The scatter plot of grade point average and height appears below, now adorned with the three labels:
- y_{i} denotes the observed grade point average for student i
- \(\hat{y}_i\) is the estimated regression line (solid line) and therefore denotes the estimated grade point average for the height of student i
- \(\bar{y}\) represents the "no relationship" line (dashed line) between height and grade point average. It is simply the average grade point average of the sample.
For this data set, note that the estimated regression line and the "no relationship" line are very close together. Let's see how the sums of squares summarize this point.
\(\sum_{i=1}^{n}(\hat{y}_i-\bar{y})^2 =0.0276\) \(\sum_{i=1}^{n}(y_i-\hat{y}_i)^2 =9.7055\) \(\sum_{i=1}^{n}(y_i-\bar{y})^2 =9.7331\) |
- The "total sum of squares," which again quantifies how much the observed grade point averages vary if you don't take into account height, is \(\sum_{i=1}^{n}(y_i-\bar{y})^2 =9.7331\).
- The "regression sum of squares," which again quantifies how far the estimated regression line is from the no relationship line, is \(\sum_{i=1}^{n}(\hat{y}_i-\bar{y})^2 =0.0276\).
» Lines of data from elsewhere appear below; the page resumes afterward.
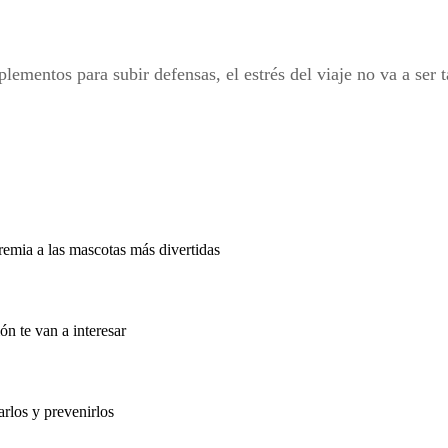
ementos para subir defensas, el estrés del viaje no va a ser 
emia a las mascotas más divertidas
ón te van a interesar
rlos y prevenirlos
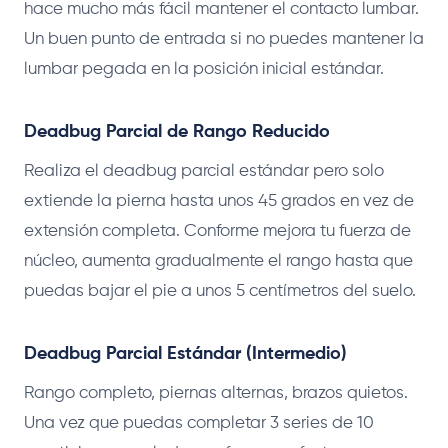
hace mucho más fácil mantener el contacto lumbar.
Un buen punto de entrada si no puedes mantener la
lumbar pegada en la posición inicial estándar.
Deadbug Parcial de Rango Reducido
Realiza el deadbug parcial estándar pero solo
extiende la pierna hasta unos 45 grados en vez de
extensión completa. Conforme mejora tu fuerza de
núcleo, aumenta gradualmente el rango hasta que
puedas bajar el pie a unos 5 centímetros del suelo.
Deadbug Parcial Estándar (Intermedio)
Rango completo, piernas alternas, brazos quietos.
Una vez que puedas completar 3 series de 10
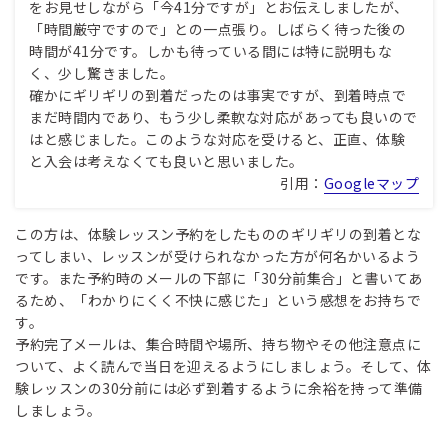
をお見せしながら「今41分ですが」とお伝えしましたが、
「時間厳守ですので」との一点張り。しばらく待った後の
時間が41分です。しかも待っている間には特に説明もな
く、少し驚きました。
確かにギリギリの到着だったのは事実ですが、到着時点で
まだ時間内であり、もう少し柔軟な対応があっても良いので
はと感じました。このような対応を受けると、正直、体験
と入会は考えなくても良いと思いました。
引用：
Googleマップ
この方は、体験レッスン予約をしたもののギリギリの到着とな
ってしまい、レッスンが受けられなかった方が何名かいるよう
です。また予約時のメールの下部に「30分前集合」と書いてあ
るため、「わかりにくく不快に感じた」という感想をお持ちで
す。
予約完了メールは、集合時間や場所、持ち物やその他注意点に
ついて、よく読んで当日を迎えるようにしましょう。そして、体
験レッスンの30分前には必ず到着するように余裕を持って準備
しましょう。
- The "error sum of squares," which again quantifies how much the data points vary around the estimated regression line, is \(\sum_{i=1}^{n}(y_i-\hat{y}_i)^2 =9.7055\).
In short, we have illustrated that the total variation in the observed grade point averages y (9.7331) is the sum of two parts — variation "due to" height (0.0276) and variation due to random error (9.7055). Unlike the last example, most of the variation in the observed grade point averages is just due to random error. It appears as if very little of the variation can be attributed to the predictor height.